Tim Green, chief creative officer, Asia Pacific at Edelman
In 2026, marketing will be defined by the further convergence of global ideas and hyperlocal execution, thanks to the continued proliferation of AI and creator marketing.
First, AI enables brands to think and act locally at speed. Where once campaigns were scaled regionally, AI now allows market-centric strategies with unprecedented precision. Brands like Unilever can deploy hyperlocal resonance at scale, leveraging real-time intelligence and cultural nuance.
Second, creators are redefining brand innovation. The rise of co-creation with creators allows brands to connect more effectively with communities at the grassroots of culture. Our recent work for Mongolia’s national branding film exemplifies this: unleashing creators to tell authentic stories from their unique areas of creation, driving genuine engagement and innovation.
In 2026, the impact of AI and creators will empower brands to think and act both globally and locally, unlocking even greater possibilities for relevant and meaningful connection.
Matt Shoult, CEO and founder at Maker Lab
AI has faced plenty of criticism this year, with many arguing it has not delivered on the hype. I take a different view. The technology is advancing at speed, organisations are experimenting with real purpose, and teams are learning to reshape how they work. The brands making the biggest leaps are tightening operations, rethinking workflows and building the capability to respond to audiences in the moment.
Another trend that will accelerate in 2026 is the shift towards channel agnostic creative systems. With CTV, streaming, social search and short form video pulling attention in different directions, relying on a few seasonal moments no longer works. Marketers need ideas that travel, teams that produce at pace and operating models that scale with demand and shift with behaviour.
In APAC, in-housing will continue to grow. It is becoming far easier and more cost effective to run an embedded marketing function with the right blend of talent, technology and partnership. More regional marketers are adopting hybrid setups: part FTE and part agency in-housed, all connected under one workflow and one set of measures that keep multi-channel work coordinated.
Together, these shifts point to a 2026 where successful brands combine smarter operations with close-to-business teams to deliver faster, more adaptive and more accountable marketing.
Krishna Iyer, director – marketing at MullenLowe Lintas Group India
I think we are heading for a restructuring of the industry and the rise of independents. The landmark Omnicom–Interpublic merger created the largest and most powerful network globally, sparking senior exits and reshuffles that will inevitably fuel a renaissance of independent, specialist agencies.

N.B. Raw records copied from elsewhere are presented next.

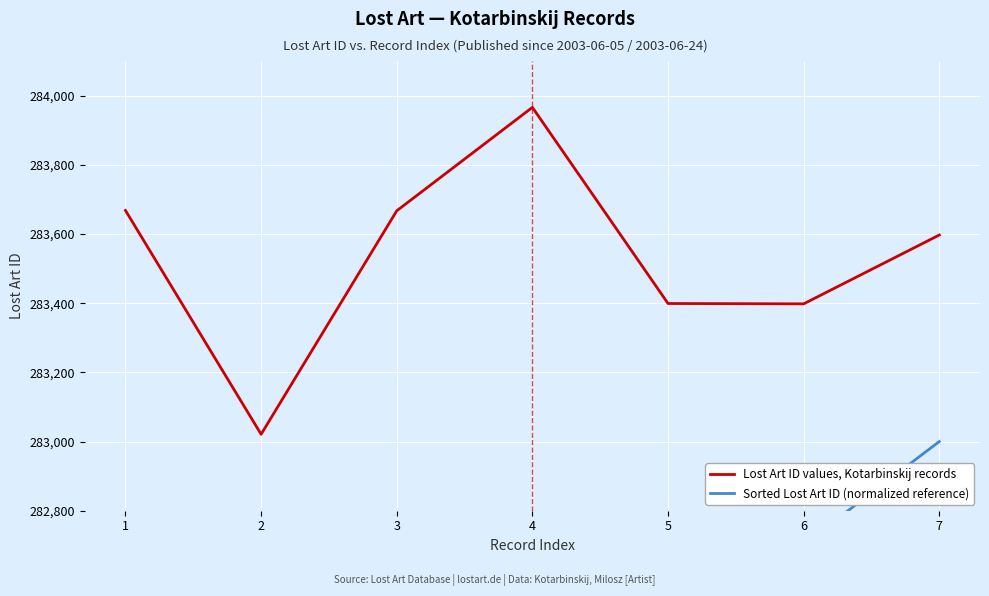

Between 7 and 3, which is larger?

3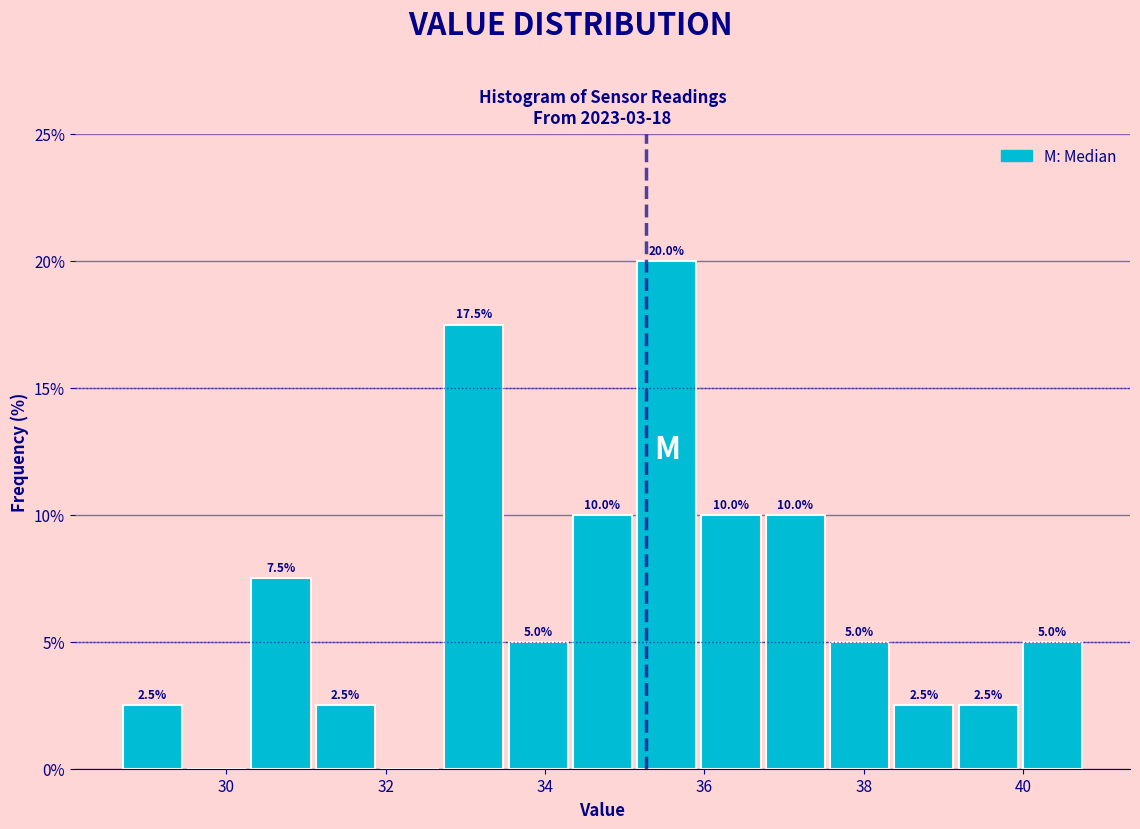

Which range on the x-axis has the tallest bar?

35.2 to 36.0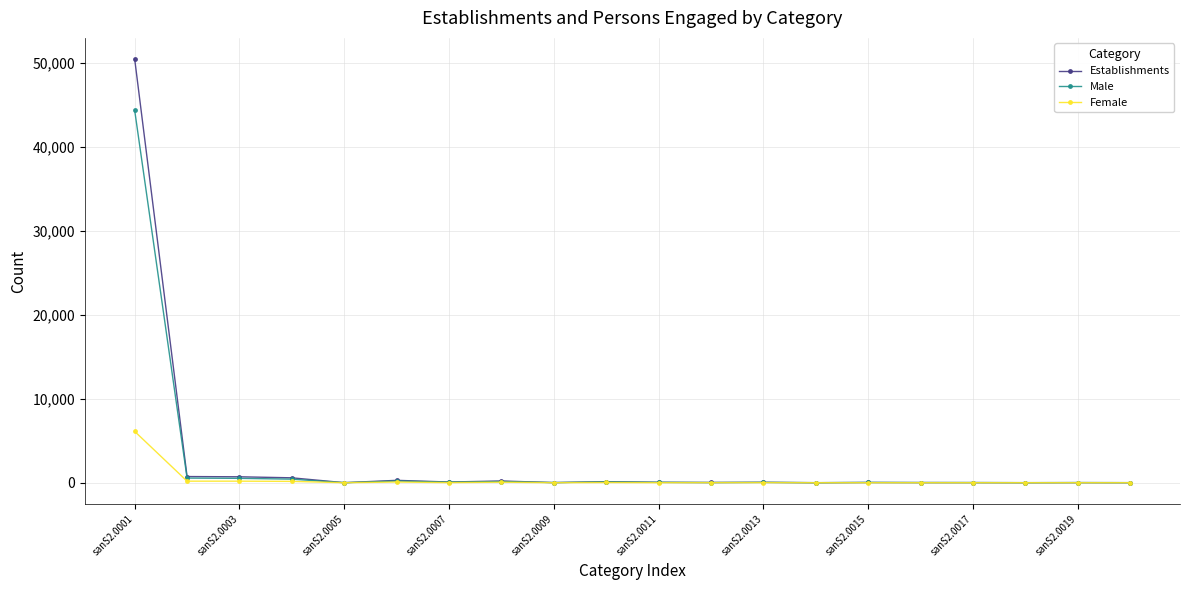

What is the greatest value displayed?

50457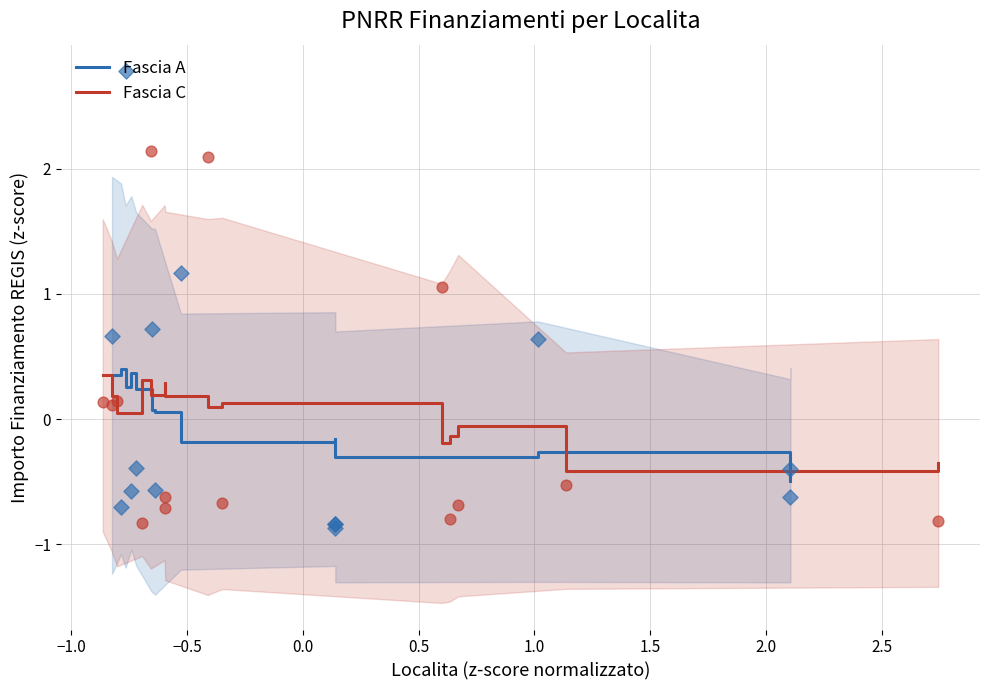

At how many categories does at least one series exceed 0?

9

Retail media will keep eating budgets, regional content will drive real growth, and first-party data will become every marketer’s core asset. The smartest brands will blend the scale of mega-networks with the agility of independents, and replace promises with transparent dashboards, measurable change and impact woven into the product.
AI will give human imagination greater lift, yes, but it will also shine a brighter light on how companies operate – from how materials are sourced to what impact products have on the planet. Audiences are tired of grand declarations around purpose. They want brands to actually deliver.
In 2026 and beyond, the standouts in Asia will have to share clear, consistent updates on their environmental, social, and community work. It should be backed by transparency; facts and metrics that people can check and verify. Tech is transforming marketing, and it will continue to do so. However, truth always prevails and will be a differentiator.